Winners and Losers: Frederick, Gilmore, Rasoul, Bush, McCain
Compiled by Chris Graham
LOSER: Jeff Frederick and the right to vote
The guy whose aim seems to be to sink the Republican Party of Virginia to the bottom of the Chesapeake Bay was at it again this week. “This might not be illegal, but it sure stinks to high heaven. Is this really how Obama expects to win the presidency with – a coalition of criminals? I guess it’s Obama’s latest big government program: ‘no inmate left behind,’ ” said the bombastic Frederick in a response to a report in the Washington Examiner that the county registrar and sheriff in populous Fairfax allowed voter-registration forms and absentee-ballot information to be delivered to inmates with misdemeanor convictions and those awaiting trial in the county.

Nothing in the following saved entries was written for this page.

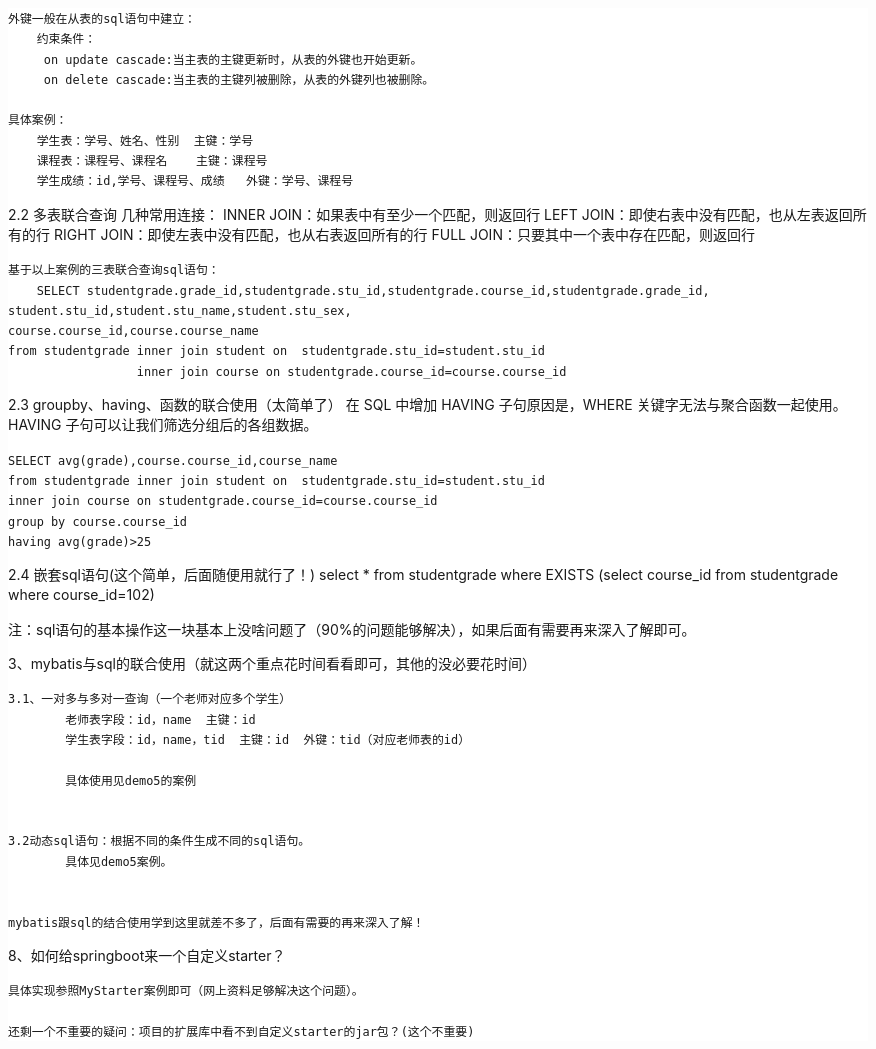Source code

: 
    外键一般在从表的sql语句中建立：
        约束条件：
         on update cascade:当主表的主键更新时，从表的外键也开始更新。
         on delete cascade:当主表的主键列被删除，从表的外键列也被删除。

    具体案例：
        学生表：学号、姓名、性别  主键：学号 
        课程表：课程号、课程名    主键：课程号   
        学生成绩：id,学号、课程号、成绩   外键：学号、课程号  


2.2 多表联合查询
    几种常用连接：
        INNER JOIN：如果表中有至少一个匹配，则返回行
        LEFT JOIN：即使右表中没有匹配，也从左表返回所有的行
        RIGHT JOIN：即使左表中没有匹配，也从右表返回所有的行
        FULL JOIN：只要其中一个表中存在匹配，则返回行
    

    基于以上案例的三表联合查询sql语句：
        SELECT studentgrade.grade_id,studentgrade.stu_id,studentgrade.course_id,studentgrade.grade_id,
    student.stu_id,student.stu_name,student.stu_sex,
    course.course_id,course.course_name
    from studentgrade inner join student on  studentgrade.stu_id=student.stu_id
                      inner join course on studentgrade.course_id=course.course_id


2.3  groupby、having、函数的联合使用（太简单了）
在 SQL 中增加 HAVING 子句原因是，WHERE 关键字无法与聚合函数一起使用。HAVING 子句可以让我们筛选分组后的各组数据。
    
    SELECT avg(grade),course.course_id,course_name
    from studentgrade inner join student on  studentgrade.stu_id=student.stu_id
    inner join course on studentgrade.course_id=course.course_id
    group by course.course_id
    having avg(grade)>25


2.4 嵌套sql语句(这个简单，后面随便用就行了！)
    select * from studentgrade
    where  EXISTS (select course_id from studentgrade
    where course_id=102)


注：sql语句的基本操作这一块基本上没啥问题了（90%的问题能够解决），如果后面有需要再来深入了解即可。




3、mybatis与sql的联合使用（就这两个重点花时间看看即可，其他的没必要花时间）

    3.1、一对多与多对一查询（一个老师对应多个学生）
            老师表字段：id，name  主键：id
            学生表字段：id，name，tid  主键：id  外键：tid（对应老师表的id）

            具体使用见demo5的案例


    3.2动态sql语句：根据不同的条件生成不同的sql语句。
            具体见demo5案例。
            

    mybatis跟sql的结合使用学到这里就差不多了，后面有需要的再来深入了解！
            


8、如何给springboot来一个自定义starter？
    
    具体实现参照MyStarter案例即可（网上资料足够解决这个问题）。
    
    还剩一个不重要的疑问：项目的扩展库中看不到自定义starter的jar包？(这个不重要)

There is no indication that the Obama campaign had anything to do with the registration efforts, nor any evidence that people with felony convictions are being allowed onto the registration rolls without first being cleared by the governor’s office.
We’d like to give Frederick some benefit of the doubt, but since he has made it a point in the past to play loose with the facts in the voter-fraud area, well …
WINNER: Sam Rasoul returns PAC, committee money
It’s not like the Sixth District Democratic Party congressional nominee couldn’t use $1,250 right now, considering that we’re in the stretch drive to Election Day. But Rasoul said today that he has decided to return two checks totaling $1,250 to the International Brotherhood of Electrical Workers and the Rockbridge Democratic Committee.
“While I value their support and thank them for their generosity, I have made a pledge to take no money from PAC’s, special interests, lobbyists or even my own party. Why? Because I believe that the only people I should be beholden to are the individuals of the Sixth Congressional District,” Rasoul said in a statement.
LOSER: The McCain ‘suspended campaign’
A report in Talking Points Memo this week revealed that the John McCain campaign ran 1,304 television spots on Sept. 25, a date that might be significant to you if you remember when McCain “suspended” his campaign to solve the Wall Street crisis.
Yes, it was Sept. 25.
And then he didn’t even solve the Wall Street crisis.
Funny how it all worked out there …
LOSER: Nixon without the Watergate
President Bush’s approval rating in Gallup this week is a historic low – 25 percent, the third-lowest as measured by Gallup.
Richard Nixon’s approval stood at 24 percent in the summer of 1974, right before he resigned to forestall an expected impeachment and removal from office post-Watergate. Harry Truman had the lowest Gallup approval rating, 22 percent in 1952 at the height of the Korean War.
LOSER: Warner and Warner
A Politico.com story from earlier in the week had John Warner thinking about endorsing Democrat Mark Warner in his U.S. Senate race against Republican Jim Gilmore and also sharply criticizing Gilmore for his stance on the Wall Street bailout.
Gilmore, showing why he’s losing by a 2-1 margin, felt compelled to respond to the comments from John Warner in a press release.
“This nation is obviously facing economic problems, but giving $700 billion of the taxpayers’ money to the Wall Street high rollers who created this situation is not the right answer. If we allow innocent taxpayers, who are already struggling, to be saddled with this bailout what comes next? A bailout for the automobile industry, for the airline industry? Where does it end? I believe the answer is to make the Wall Street high rollers help pay for the crisis that they created – not the taxpayers,” Gilmore said.
Quite maverick-y of that Gilmore fellow, eh?